Restate word for word the lines of the records below, starting at the line that contains "roll_deg: +4.6" and ending at the line that contains "f_number: 2.2", with both of those lines included and nothing else.

=== DATA RECORDS ===

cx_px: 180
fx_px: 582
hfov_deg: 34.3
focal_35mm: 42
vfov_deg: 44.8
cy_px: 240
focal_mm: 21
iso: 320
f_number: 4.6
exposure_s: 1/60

===
=== DATA RECORDS ===

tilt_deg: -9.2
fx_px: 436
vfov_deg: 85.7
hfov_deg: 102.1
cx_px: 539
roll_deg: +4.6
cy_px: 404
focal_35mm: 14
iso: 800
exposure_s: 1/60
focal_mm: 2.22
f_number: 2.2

===

EXPECTED ANSWER —
roll_deg: +4.6
cy_px: 404
focal_35mm: 14
iso: 800
exposure_s: 1/60
focal_mm: 2.22
f_number: 2.2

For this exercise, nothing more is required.